The entire time, JetBlue’s team was optimistic, in control and comforting, showing us all the ways to get out, and how to assume the crash position. Bags were moved to the back, as were people with weight to keep the front of the plane light. Then, “Prepare for landing at LAX,” said the captain, as we watched downtown go by, then the Forum. Then it was “assume crash positions” and “Brace, brace, brace!” The TVs had been turned off 15 minutes earlier and in crash position you couldn’t see out the window. “Brace, brace, brace,” the flight attendants kept yelling, but when the back wheels hit, it felt like the softest butterfly landing ever. The plane rolled down the runway on its back tires for a long time, it seemed, but we all knew the inevitable was imminent. What would happen when the front landing gear hit the ground? It was very quiet, just the roar of the plane and the attendants, instructions and then … The plane dropped its nose and we kept moving without the plane cracking its struts. Amazing!

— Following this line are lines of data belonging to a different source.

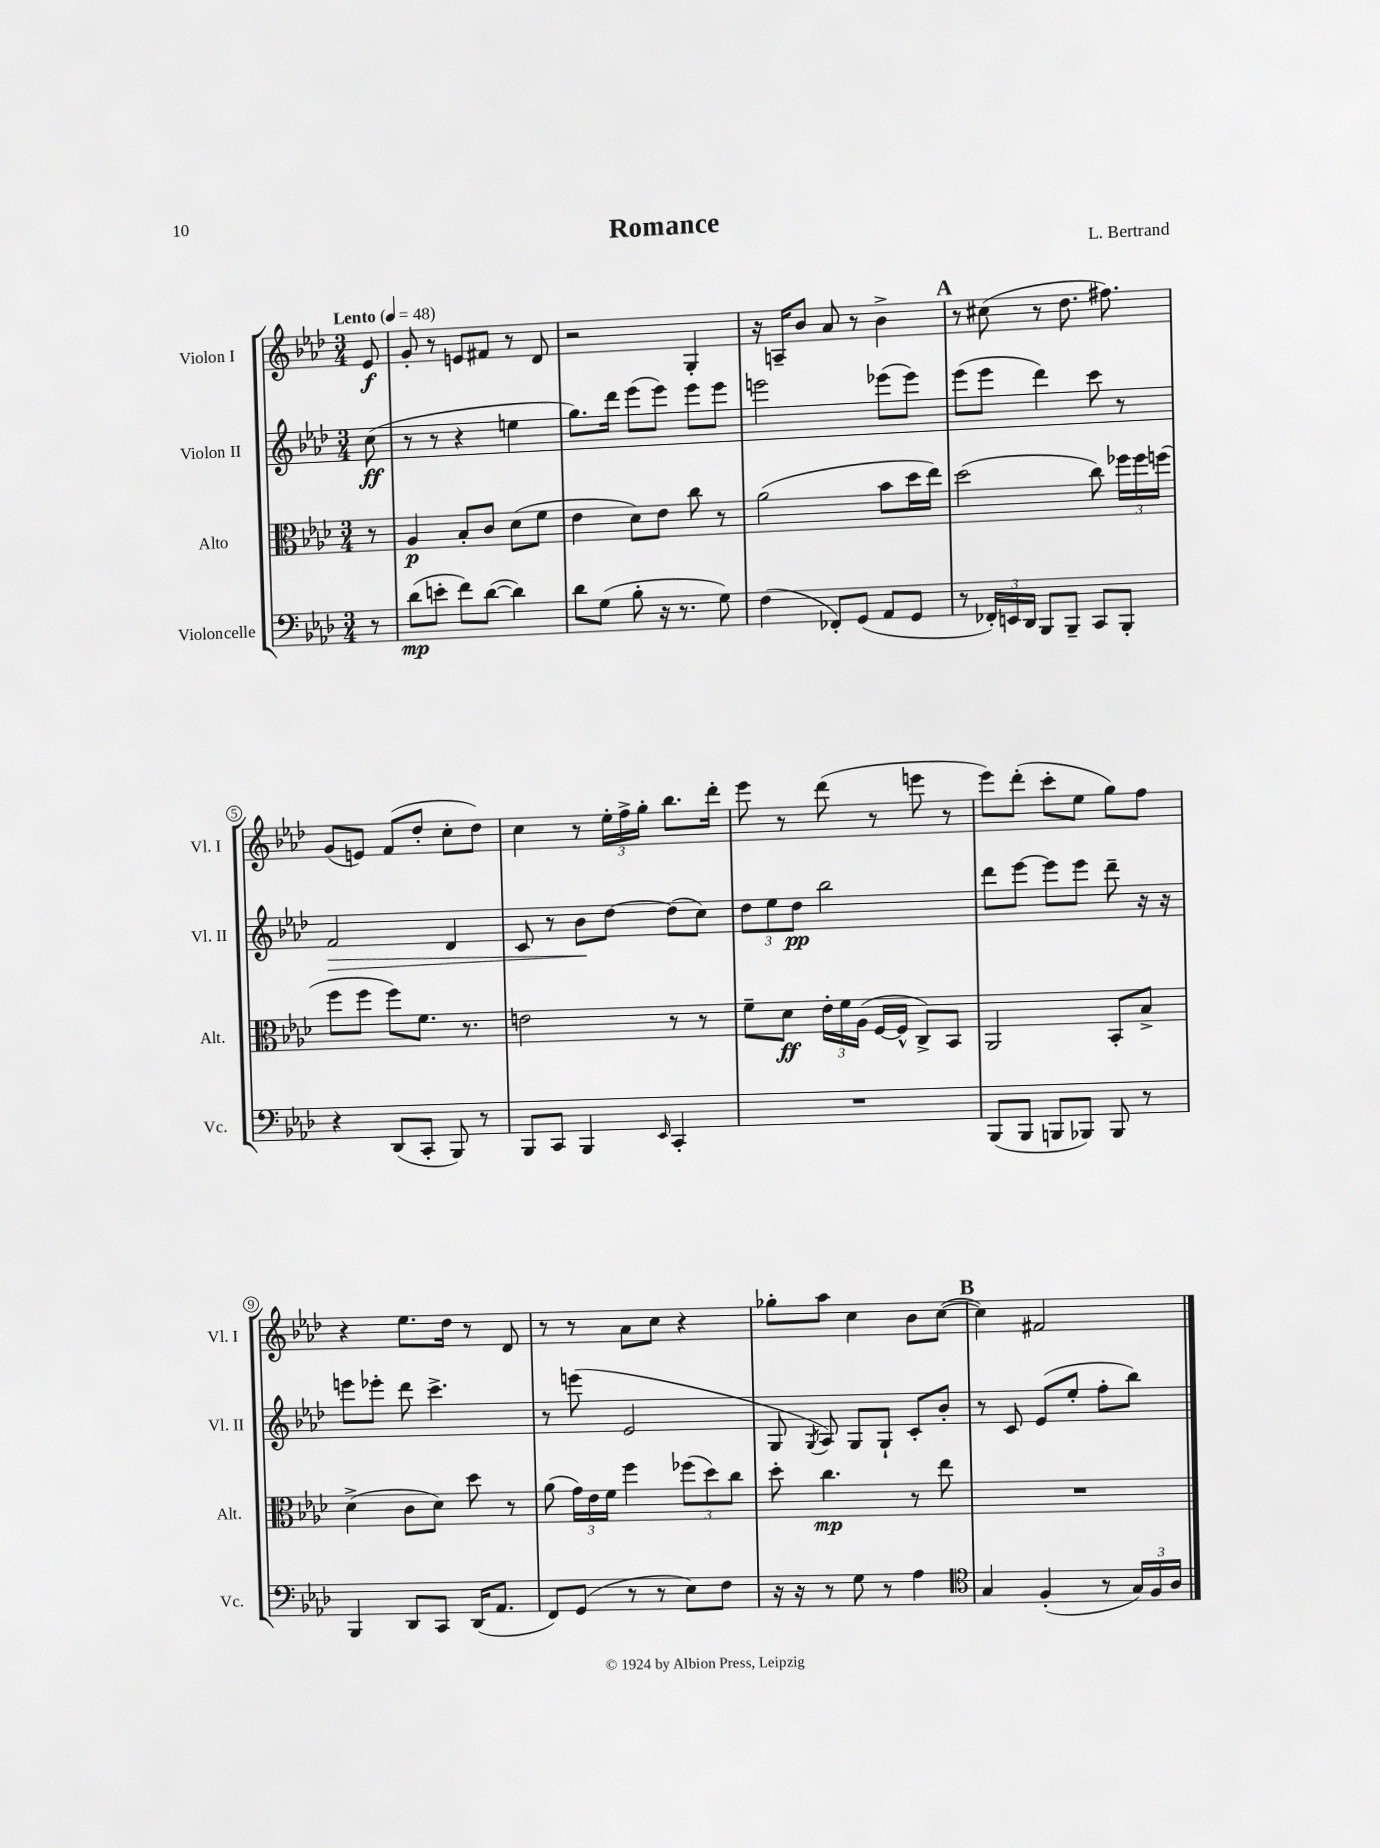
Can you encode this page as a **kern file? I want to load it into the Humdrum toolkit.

**kern	**kern	**kern	**kern
*staff4	*staff3	*staff2	*staff1
*clefF4	*clefC3	*clefG2	*clefG2
*k[b-e-a-d-]	*k[b-e-a-d-]	*k[b-e-a-d-]	*k[b-e-a-d-]
*M3/4	*M3/4	*M3/4	*M3/4
*MM48	*MM48	*MM48	*MM48
8r	8r	(8cc	8e-
=	=	=	=
(8d-	4A-	8r	8g'
8e'	.	8r	8r
8f)	8B-'	4r	8e
([8d-	8c	.	8f#
4d-])	(8d-	4ee	8r
.	8f	.	8d-
=	=	=	=
8d-	4e-	8.gg)	2r
(8G	.	.	.
.	.	16ddd-	.
8B-'	8d-)	(8eee-	.
16r	8e-	8eee-)	.
8.r	.	.	.
.	8cc	8eee-	4G'
8G)	8r	8eee-	.
=	=	=	=
(4F	(2a-	2eee	16r
.	.	.	16A~
.	.	.	8b-
8FF-')	.	.	8a-
(8GG	.	.	8r
8AA-	8b-	(8eee-	4b-^
8GG	16dd-	8eee-)	.
.	16ee-)	.	.
=	=	=	=
8r	(2dd-	(8eee-	8r
24FF-')	.	8eee-	(8cc#
24EE	.	.	.
24DD-	.	.	.
8BBB-	.	4ddd-)	8r
8BBB-~	.	.	8.dd-
8CC	8cc)	8ccc	.
.	.	.	8.ff#)
8BBB-'	24ff-	8r	.
.	24ff-	.	.
.	(24ff	.	.
=	=	=	=
4r	8ff	2f	(8g
.	8ff	.	8e)
(8DD-	8ff)	.	(8f
8CC'	8.f	.	8dd-'
8BBB-)	.	4d-	8cc'
.	8.r	.	.
8r	.	.	8dd-)
=	=	=	=
8BBB-	2e	8c	4cc
8CC	.	8r	.
4BBB-	.	8b-	8r
.	.	[8dd-	24ee-'
.	.	.	24ff^
.	.	.	24gg'
16qqEE-	.	.	.
4CC'	8r	(8dd-]	8.bb-
.	8r	8cc)	.
.	.	.	16ddd-'
=	=	=	=
2.r	8f~	12dd-	8eee-
.	.	12ee-	.
.	8d-	.	8r
.	.	12dd-	.
.	24e-'	2bb-	(8ddd-
.	24f	.	.
.	(24A-	.	.
.	[16F	.	8r
.	16F^^]	.	.
.	8C^)	.	8eee
.	8BB-	.	8r
=	=	=	=
(8BBB-	2AA-	8ddd-	8eee-)
8BBB-	.	[8eee-	(8ddd-'
8BBB	.	8eee-]	8ccc'
8BBB-)	.	8eee-	8ee-
8BBB-	8BB-'	8ddd-~	8gg)
8r	8B-^	16r	8ff
.	.	16r	.
=	=	=	=
4BBB-	(4d-^	8eee	4r
.	.	8eee-'	.
8DD-	8c	8ddd-	8.ee-
8CC	8d-)	4.ccc^	.
.	.	.	16dd-
(16DD-	8dd-	.	8r
8.AA-	.	.	.
.	8r	.	8d-
=	=	=	=
8FF)	(8a-	8r	8r
(8GG	24g)	(8eee	8r
.	24e-	.	.
.	24f	.	.
8r	4ff	2e-	8a-
8r	.	.	8cc
8E-)	(12ff-	.	4r
.	12dd-)	.	.
8F	.	.	.
.	12cc	.	.
=	=	=	=
16r	8dd-'	8G	8gg-'
16r	.	.	.
.	.	8qG	.
8r	4.cc	8A-)	8aa-
8G	.	8G	4cc
8r	.	8G`	.
4A-	8r	8c'	8b-
.	8ee-	8b-'	([8cc
=	=	=	=
*clefC4	*	*	*
4G	2.r	8r	4cc])
.	.	8c	.
(4F'	.	(8e-	2f#
.	.	8ee-'	.
8r	.	8ff'	.
24G)	.	8bb-)	.
24F	.	.	.
24A-	.	.	.
==	==	==	==
*-	*-	*-	*-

The smell of burnt rubber and metal crept in, but was not harsh and the plane kept moving forward without cracking and then it came to a stop. Fire engines descended on the plane.

“There is no fire,” the attendants said.

(Later, on the news, I would see that indeed the tires had caught on fire, but there was nothing that prompted the Fire Department to spray us down.)

The cabin burst into tremendous cheering, high fives and laughter as all realized the captain and crew had done a genius job in escaping death. I thanked God we had survived! I called my wife and said I was safe and alive and I loved her and my son, Everette. All she could hear was yelling in the background and did not know what had happened. Her earlier text had been a love message sent precisely at the time I was trying to send them telepathic love. I told her to turn on the news. That’s where they saw the flight fiasco I had just been through. We were all allowed to walk off the plane with our luggage and were brought to an area where we were given options, another flight to New York from Long Beach, a hotel or medical assistance. I wasn’t in the mood to go to New York and it was evident where my priorities were. Get home to my family. Two hours later, after drug and bomb sniffing dogs checked every bag on the tarmac, I got into a car and went home. It all felt like a bad reality show, a dream that could be dismissed. When I got home I hugged my wife and kid hard because I was lucky that I could still be in their life. We watched the news and I saw what everyone else had been seeing and that’s when it became more frightening. It all began to sink in. It truly was scarier after the event than it had ever been during it. DirecTV on the flight really made it a horrific experience. We were the reality show within the reality show.

I thank God, but simply it was patience, calm, serenity, prayer, optimism and a great pilot and crew that got us through it.